Work instructions
Count the lines in the items below that contain the string "Через", treating uppercase and lowercase as different, and give only the number.

Saved data entries:
-- -- --
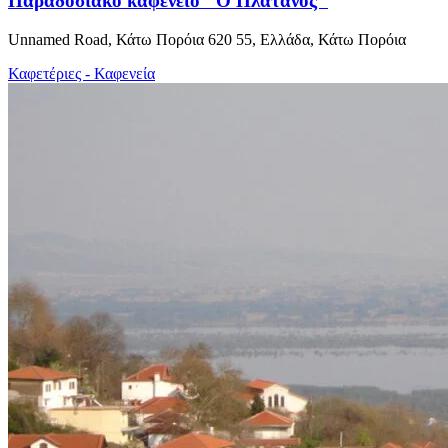
Παραδοσιακό καφενείο "Ο Πλάτανος"
Unnamed Road, Κάτω Πορόια 620 55, Ελλάδα, Κάτω Πορόια
Καφετέριες - Καφενεία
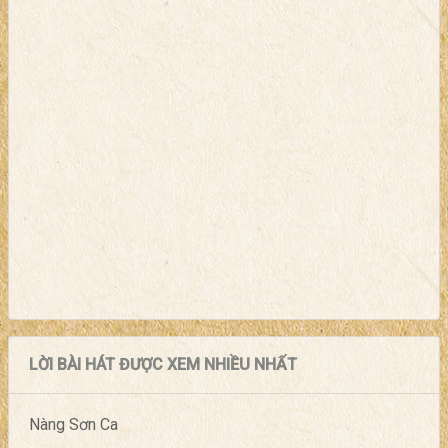
LỜI BÀI HÁT ĐƯỢC XEM NHIỀU NHẤT
Nàng Sơn Ca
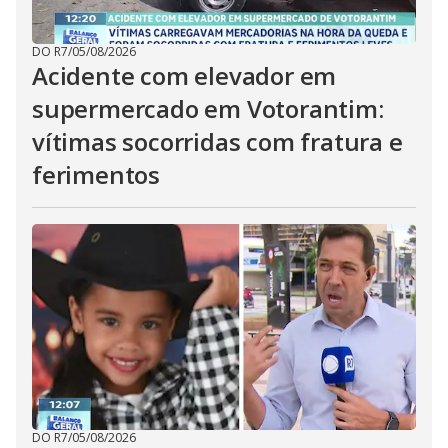
DO R7
/
05/08/2026
Acidente com elevador em
supermercado em Votorantim:
vítimas socorridas com fratura e
ferimentos
DO R7
/
05/08/2026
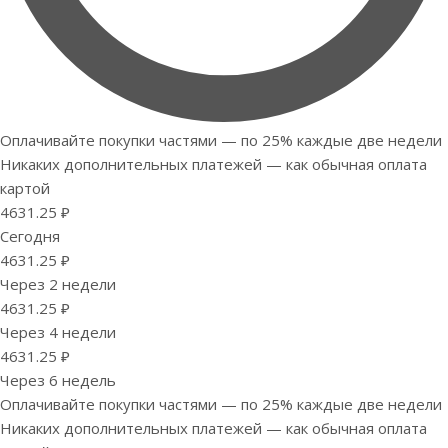
Оплачивайте покупки частями — по 25% каждые две недели
Никаких дополнительных платежей — как обычная оплата
картой
4631.25 ₽
Сегодня
4631.25 ₽
Через 2 недели
4631.25 ₽
Через 4 недели
4631.25 ₽
Через 6 недель
Оплачивайте покупки частями — по 25% каждые две недели
Никаких дополнительных платежей — как обычная оплата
-- -- --
Result
3